I took a moment to stare at her then turned my attention back to Carmela.

“Carmela?” I asked.

She sighed and glanced at Aunt Judy before adjusting her own skirt down near her knees and clearing her throat.

“Hello, Mark,” she said. “Please sit down.”

“I don’t think I want to sit,” I said. “I do enough sitting.”

“Please,” she said, and something in her voice got to me. My lips pushed together tightly, I walked across the room, past Aunt Judy, to take a seat on the other side of Carmela.

Carmela cleared her throat again and fiddled with the papers in front of her for a moment before looking me directly in the eyes. There was reluctance in that look, like she didn’t want to but knew she had to look at me. Like she was doing all this under duress.

“I have been speaking with your aunt for a few days now,” she said. “She has been reconsidering her position about the practice.”

“Excuse me?” I asked, suddenly dumbstruck.

Judy had a thin smile on her face but was looking away. I couldn’t tell if it was embarrassment or frustration, but I moved my attention back to Carmela. She was peering at me over the top of a manila envelope open in her hands. Slowly, she closed it and leaned forward, holding it out to me.
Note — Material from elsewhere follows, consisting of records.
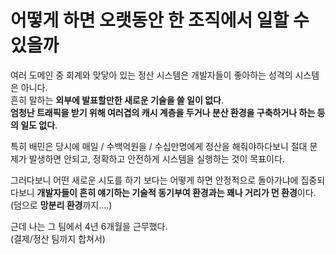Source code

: # 어떻게 하면 오랫동안 한 조직에서 일할 수 있을까

여러 도메인 중 회계와 맞닿아 있는 정산 시스템은 개발자들이 좋아하는 성격의 시스템은 아니다.  
흔히 말하는 **외부에 발표할만한 새로운 기술을 쓸 일이 없다**.  
**엄청난 트래픽을 받기 위해 여러겹의 캐시 계층을 두거나 분산 환경을 구축하거나 하는 등의 일도 없다**.  

특히 배민은 당시에 매일 / 수백억원을 / 수십만명에게 정산을 해줘야하다보니 절대 문제가 발생하면 안되고, 정확하고 안전하게 시스템을 실행하는 것이 목표이다.  
  
그러다보니 어떤 새로운 시도를 하기 보다는 어떻게 하면 안정적으로 돌아가냐에 집중되다보니 **개발자들이 흔히 얘기하는 기술적 동기부여 환경과는 꽤나 거리가 먼 환경**이다.  
(덤으로 **망분리 환경**까지....)  
  
근데 나는 그 팀에서 4년 6개월을 근무했다.  
(결제/정산 팀까지 합쳐서)  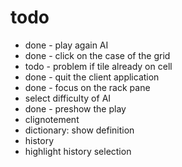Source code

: # todo
- done - play again AI
- done - click on the case of the grid
- todo - problem if tile already on cell
- done - quit the client application
- done - focus on the rack pane
- select difficulty of AI
- done - preshow the play
- clignotement
- dictionary: show definition
- history
- highlight history selection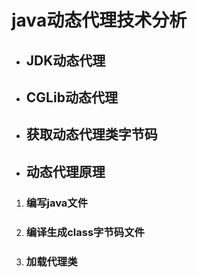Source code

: # java动态代理技术分析

- ## JDK动态代理

  

- ## CGLib动态代理



- ## 获取动态代理类字节码



- ## 动态代理原理

1. ### 编写java文件

2. ### 编译生成class字节码文件

3. ### 加载代理类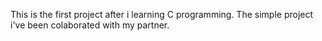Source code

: This is the first project after i learning C programming.
The simple project i've been colaborated with my partner.

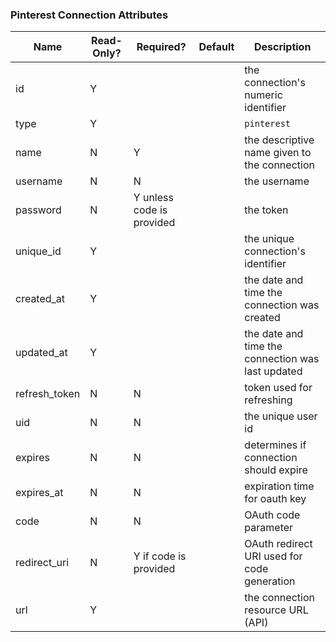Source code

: ### Pinterest Connection Attributes

|Name|Read-Only?|Required?|Default|Description|
|----|---------|---------|-------|-----------|
|id|Y| | |the connection's numeric identifier
|type|Y| | |`pinterest`
|name|N|Y| |the descriptive name given to the connection
|username|N|N| |the username
|password|N|Y unless code is provided| |the token
|unique_id|Y| | |the unique connection's identifier
|created_at|Y| | |the date and time the connection was created
|updated_at|Y| | |the date and time the connection was last updated
|refresh_token|N|N| |token used for refreshing
|uid|N|N| |the unique user id
|expires|N|N| |determines if connection should expire
|expires_at|N|N| |expiration time for oauth key
|code|N|N| |OAuth code parameter
|redirect_uri|N|Y if code is provided| |OAuth redirect URI used for code generation
|url|Y| | |the connection resource URL (API)
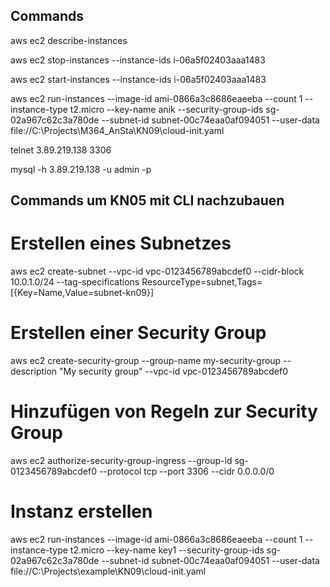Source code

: ## Commands

aws ec2 describe-instances

aws ec2 stop-instances --instance-ids i-06a5f02403aaa1483 

aws ec2 start-instances --instance-ids i-06a5f02403aaa1483 

aws ec2 run-instances --image-id ami-0866a3c8686eaeeba --count 1 --instance-type t2.micro --key-name anik --security-group-ids sg-02a967c62c3a780de --subnet-id subnet-00c74eaa0af094051 --user-data file://C:\Projects\M364_AnSta\KN09\cloud-init.yaml

telnet 3.89.219.138 3306

mysql -h 3.89.219.138 -u admin -p



## Commands um KN05 mit CLI nachzubauen

# Erstellen eines Subnetzes
aws ec2 create-subnet --vpc-id vpc-0123456789abcdef0 --cidr-block 10.0.1.0/24 --tag-specifications ResourceType=subnet,Tags=[{Key=Name,Value=subnet-kn09}]

# Erstellen einer Security Group
aws ec2 create-security-group --group-name my-security-group --description "My security group" --vpc-id vpc-0123456789abcdef0

# Hinzufügen von Regeln zur Security Group
aws ec2 authorize-security-group-ingress --group-id sg-0123456789abcdef0 --protocol tcp --port 3306 --cidr 0.0.0.0/0

# Instanz erstellen
aws ec2 run-instances --image-id ami-0866a3c8686eaeeba --count 1 --instance-type t2.micro --key-name key1 --security-group-ids sg-02a967c62c3a780de --subnet-id subnet-00c74eaa0af094051 --user-data file://C:\Projects\example\KN09\cloud-init.yaml

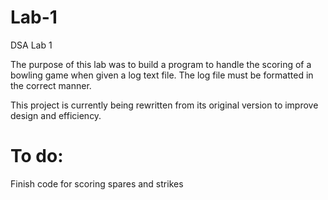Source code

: # Lab-1
DSA Lab 1

The purpose of this lab was to build a program to handle the scoring of a bowling game when given a log text file. The log file must be formatted in the correct manner.

This project is currently being rewritten from its original version to improve design and efficiency.

# To do:
Finish code for scoring spares and strikes
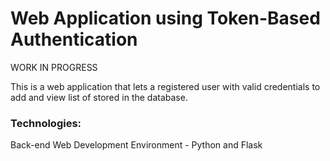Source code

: # Web Application using Token-Based Authentication 

WORK IN PROGRESS

This is a web application that lets a registered user with valid credentials to add and view list of stored in the database.

### Technologies:

Back-end Web Development Environment - Python and Flask
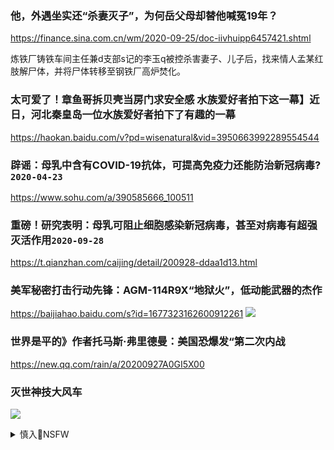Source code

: ### 他，外遇坐实还“杀妻灭子”，为何岳父母却替他喊冤19年？
https://finance.sina.com.cn/wm/2020-09-25/doc-iivhuipp6457421.shtml

炼铁厂铸铁车间主任兼d支部s记的李玉q被控杀害妻子、儿子后，找来情人孟某红肢解尸体，并将尸体转移至钢铁厂高炉焚化。

### 太可爱了！章鱼哥拆贝壳当房门求安全感 水族爱好者拍下这一幕】近日，河北秦皇岛一位水族爱好者拍下了有趣的一幕
https://haokan.baidu.com/v?pd=wisenatural&vid=3950663992289554544

### 辟谣：母乳中含有COVID-19抗体，可提高免疫力还能防治新冠病毒?`2020-04-23`
https://www.sohu.com/a/390585666_100511

### 重磅！研究表明：母乳可阻止细胞感染新冠病毒，甚至对病毒有超强灭活作用`2020-09-28`
https://t.qianzhan.com/caijing/detail/200928-ddaa1d13.html

### 美军秘密打击行动先锋：AGM-114R9X“地狱火”，低动能武器的杰作
https://baijiahao.baidu.com/s?id=1677323162600912261
![](https://ss0.baidu.com/6ONWsjip0QIZ8tyhnq/it/u=2664660675,3565777877&fm=173)

### 世界是平的》作者托马斯·弗里德曼：美国恐爆发“第二次内战
https://new.qq.com/rain/a/20200927A0GI5X00

### 灭世神技大风车
![](https://feed-image.baidu.com/0/pic/b55c4df02280751fbbefcf6f93ab8e34.jpg)

<details><summary>慎入🔞NSFW</summary>

Not Safe For Work
![](https://upload.wikimedia.org/wikipedia/commons/thumb/d/d3/Biohazard_Symbol_Specification.png/210px-Biohazard_Symbol_Specification.png)

<details><summary><b>风险自理Use At Your Own Risk🈲</summary>

### 美官员呼吁xjp拆掉防火q
https://www.rfa.org/mandarin/yataibaodao/meiti/rc-09282020150125.html

让数据流入但不许流出，让宣传流出而不让真相进入

</details>
</details>
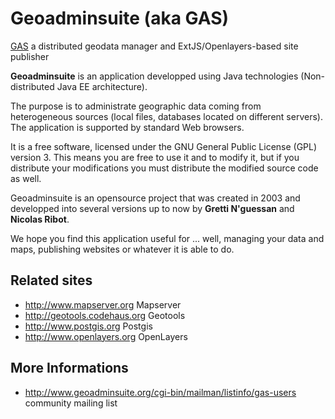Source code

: # Geoadminsuite (aka GAS) #
[GAS](http://sd-11986.dedibox.fr:8080/gas/) a distributed geodata manager and ExtJS/Openlayers-based site publisher

**Geoadminsuite** is an application developped using Java technologies (Non-distributed Java EE architecture).

The purpose is to administrate geographic data coming from heterogeneous sources
(local files, databases located on different servers).
The application is supported by standard Web browsers.

It is a free software, licensed under the GNU General Public License (GPL) version 3.
This means you are free to use it and to modify it,
but if you distribute your modifications you must distribute the modified source code as well.

Geoadminsuite is an opensource project that was created in 2003 and developped into several versions up to now by **Gretti N'guessan** and **Nicolas Ribot**.

We hope you find this application useful for ... well, managing your data and maps, publishing websites or whatever it is able to do.
## Related sites ##
  * http://www.mapserver.org Mapserver
  * http://geotools.codehaus.org Geotools
  * http://www.postgis.org Postgis
  * http://www.openlayers.org OpenLayers
## More Informations ##
  * http://www.geoadminsuite.org/cgi-bin/mailman/listinfo/gas-users community mailing list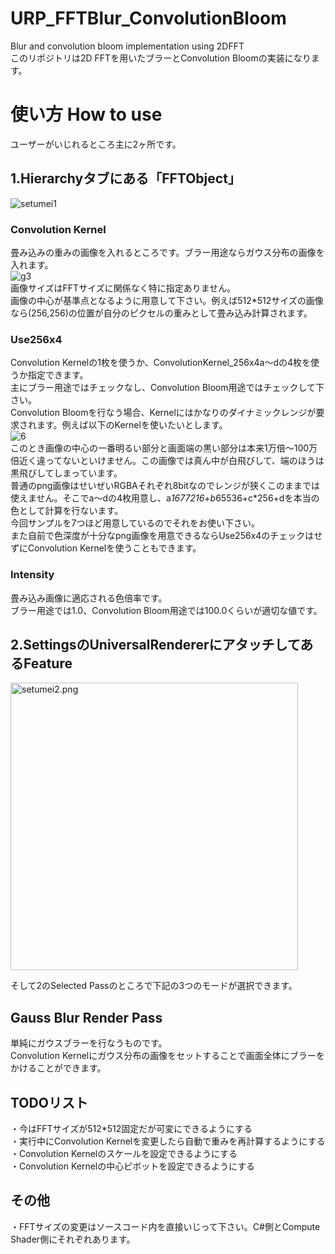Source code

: # URP_FFTBlur_ConvolutionBloom 
 Blur and convolution bloom implementation using 2DFFT  
 このリポジトリは2D FFTを用いたブラーとConvolution Bloomの実装になります。  
 
# 使い方 How to use 
 ユーザーがいじれるところ主に2ヶ所です。  
## 1.Hierarchyタブにある「FFTObject」  
 ![setumei1](https://user-images.githubusercontent.com/44022497/230786923-027d994a-c45b-46ad-95b3-54b60a882aff.png)  
 
### Convolution Kernel  
畳み込みの重みの画像を入れるところです。ブラー用途ならガウス分布の画像を入れます。  
![g3](https://user-images.githubusercontent.com/44022497/230787380-14885ebc-4339-478b-a582-e7889fdde548.png)  
画像サイズはFFTサイズに関係なく特に指定ありません。  
画像の中心が基準点となるように用意して下さい。例えば512*512サイズの画像なら(256,256)の位置が自分のピクセルの重みとして畳み込み計算されます。  

### Use256x4  
Convolution Kernelの1枚を使うか、ConvolutionKernel_256x4a～dの4枚を使うか指定できます。  
主にブラー用途ではチェックなし、Convolution Bloom用途ではチェックして下さい。  
Convolution Bloomを行なう場合、Kernelにはかなりのダイナミックレンジが要求されます。例えば以下のKernelを使いたいとします。  
![6](https://user-images.githubusercontent.com/44022497/230788304-93bda2eb-9d58-468b-95dc-9a593b132c5b.jpg)  
このとき画像の中心の一番明るい部分と画面端の黒い部分は本来1万倍～100万倍近く違ってないといけません。この画像では真ん中が白飛びして、端のほうは黒飛びしてしまっています。  
普通のpng画像はせいぜいRGBAそれぞれ8bitなのでレンジが狭くこのままでは使えません。そこでa～dの4枚用意し、a*1677216+b*65536+c*256+dを本当の色として計算を行ないます。  
今回サンプルを7つほど用意しているのでそれをお使い下さい。  
また自前で色深度が十分なpng画像を用意できるならUse256x4のチェックはせずにConvolution Kernelを使うこともできます。  

### Intensity
畳み込み画像に適応される色倍率です。  
ブラー用途では1.0、Convolution Bloom用途では100.0くらいが適切な値です。  

## 2.SettingsのUniversalRendererにアタッチしてあるFeature  
 <img width="460" alt="setumei2.png" src="https://user-images.githubusercontent.com/44022497/230786919-4ac6aabd-bdba-4df5-b4fc-e948c3e7cf42.png">
 
 
 
 
 
 そして2のSelected Passのところで下記の3つのモードが選択できます。  
 
## Gauss Blur Render Pass
 単純にガウスブラーを行なうものです。  
 Convolution Kernelにガウス分布の画像をセットすることで画面全体にブラーをかけることができます。  

## TODOリスト
・今はFFTサイズが512*512固定だが可変にできるようにする  
・実行中にConvolution Kernelを変更したら自動で重みを再計算するようにする  
・Convolution Kernelのスケールを設定できるようにする  
・Convolution Kernelの中心ピボットを設定できるようにする  

## その他
・FFTサイズの変更はソースコード内を直接いじって下さい。C#側とCompute Shader側にそれぞれあります。  
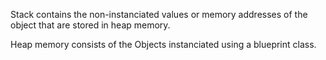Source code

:Stack contains the non-instanciated values or memory addresses of the object that are stored in heap memory.

Heap memory consists of the Objects instanciated using a blueprint class.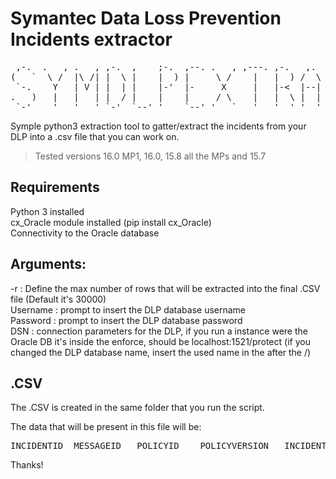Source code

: # Symantec Data Loss Prevention Incidents extractor

<pre>
 ,-.  .   , .   , ,-.  ,    ;-.  ,--. .   , ,---. ,-.   ,.   ,-. ,---.  ,-.  ,-.  
(   `  \ /  |\ /| |  \ |    |  ) |     \ /    |   |  ) /  \ /      |   /   \ |  ) 
 `-.    Y   | V | |  | |    |-'  |-     X     |   |-<  |--| |      |   |   | |-<  
.   )   |   |   | |  / |    |    |     / \    |   |  \ |  | \      |   \   / |  \ 
 `-'    '   '   ' `-'  `--' '    `--' '   `   '   '  ' '  '  `-'   '    `-'  '  '  By: Newton </pre>

Symple python3 extraction tool to gatter/extract the incidents from your DLP into a .csv file that you can work on.

> Tested versions 16.0 MP1, 16.0, 15.8 all the MPs and 15.7

## Requirements

Python 3 installed</br>
cx_Oracle module installed (pip install cx_Oracle)</br>
Connectivity to the Oracle database</br>


## Arguments:
-r : Define the max number of rows that will be extracted into the final .CSV file (Default it's 30000) </br>
Username : prompt to insert the DLP database username </br>
Password : prompt to insert the DLP database password </br>
DSN : connection parameters for the DLP, if you run a instance were the Oracle DB it's inside the enforce, should be localhost:1521/protect (if you changed the DLP database name, insert the used name in the after the /) </br>


## .CSV

The .CSV is created in the same folder that you run the script.

The data that will be present in this file will be:
<pre>
INCIDENTID	MESSAGEID	POLICYID	POLICYVERSION	INCIDENTSTATUSID	VIOLATIONCOUNT	DETECTIONDATE	POLICYGROUPID	CUSTOMATTRIBUTESRECORDID	ISDELETED	BLOCKEDSTATUS	INCIDENTSEVERITYID	MESSAGETYPE	DISCOVERITEMID	DISCOVERMILLISSINCEFIRSTSEEN	CREATIONDATE	DATAOWNERID	DATAOWNEREMAILID	ISBLOCKEDSTATUSSUPERSEDED	SHOULDHIDEFROMREPORTS	SHOULDOVERRIDEHIDEFROMREPORTS	MESSAGESOURCE	MESSAGEDATE	DISCOVERVIOLATIONID	POLICYID	POLICY_NAME	DESCRIPTION	DATAOWNER_NAME</pre>

Thanks!



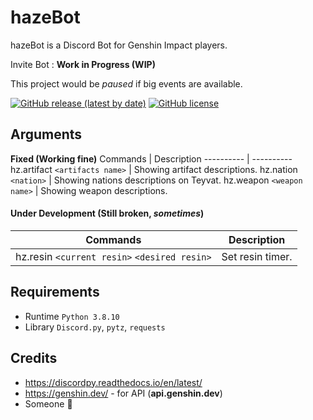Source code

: # hazeBot
hazeBot is a Discord Bot for Genshin Impact players.

Invite Bot : **Work in Progress (WIP)**

This project would be *paused* if big events are available.

[![GitHub release (latest by date)](https://img.shields.io/github/v/release/hazekezia/hazebot_DiscordBot)](https://github.com/hazekezia/hazebot_DiscordBot/releases/)
[![GitHub license](https://img.shields.io/github/license/hazekezia/hazebot_DiscordBot?style=flat)](https://github.com/hazekezia/hazebot_DiscordBot)

## Arguments 
**Fixed (Working fine)**
Commands | Description
---------- | ----------
hz.artifact `<artifacts name>` | Showing artifact descriptions.
hz.nation `<nation>` | Showing nations descriptions on Teyvat.
hz.weapon `<weapon name>` | Showing weapon descriptions.

#### Under Development (Still broken, *sometimes*)
Commands | Description
------------ | -------------
hz.resin `<current resin>` `<desired resin>` | Set resin timer.

## Requirements
- Runtime `Python 3.8.10`
- Library `Discord.py`, `pytz`, `requests`

## Credits
- https://discordpy.readthedocs.io/en/latest/
- https://genshin.dev/ - for API (**api.genshin.dev**)
- Someone :sparkling_heart:
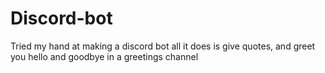 # Discord-bot
Tried my hand at making a discord bot all it does is give quotes, and greet you hello and goodbye in a greetings channel
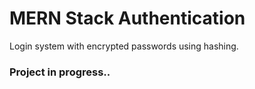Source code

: # MERN Stack Authentication

Login system with encrypted passwords using hashing.

### Project in progress..

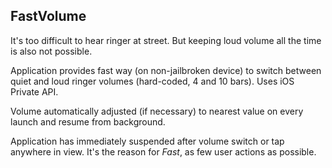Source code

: ## FastVolume

It's too difficult to hear ringer at street. But keeping loud volume all the time is also not possible.

Application provides fast way (on non-jailbroken device) to switch between quiet and loud ringer volumes (hard-coded, 4 and 10 bars). Uses iOS Private API.

Volume automatically adjusted (if necessary) to nearest value on every launch and resume from background.

Application has immediately suspended after volume switch or tap anywhere in view. It's the reason for *Fast*, as few user actions as possible.
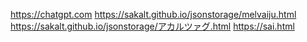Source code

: https://chatgpt.com
https://sakalt.github.io/jsonstorage/melvaiju.html
https://sakalt.github.io/jsonstorage/アカルツァグ.html
https://sai.html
“After a lot of soul searching, she has decided that she no longer wants to contest the will. She agrees that you are the one who should be operating the clinic, and that if she wanted to lay claim to anything of her father’s, she would have done so a long time ago. She would rather have positive relations with her family than a practice she could not effectively run.”

“That’s right,” Judy said. “I’m sorry, Mark. I just… I didn’t know how to deal with losing my brother too. I felt like I lost my family, and that building and business was the only thing I had connecting me to them. But it was selfish of me to contest it, especially when you expected to take over and are an actual doctor. Miss Smith was telling me that you gave up your entire life in Austin to come here and take control of the family business. I guess with dedication like that, I should be happy to know that the family name will be done proud.”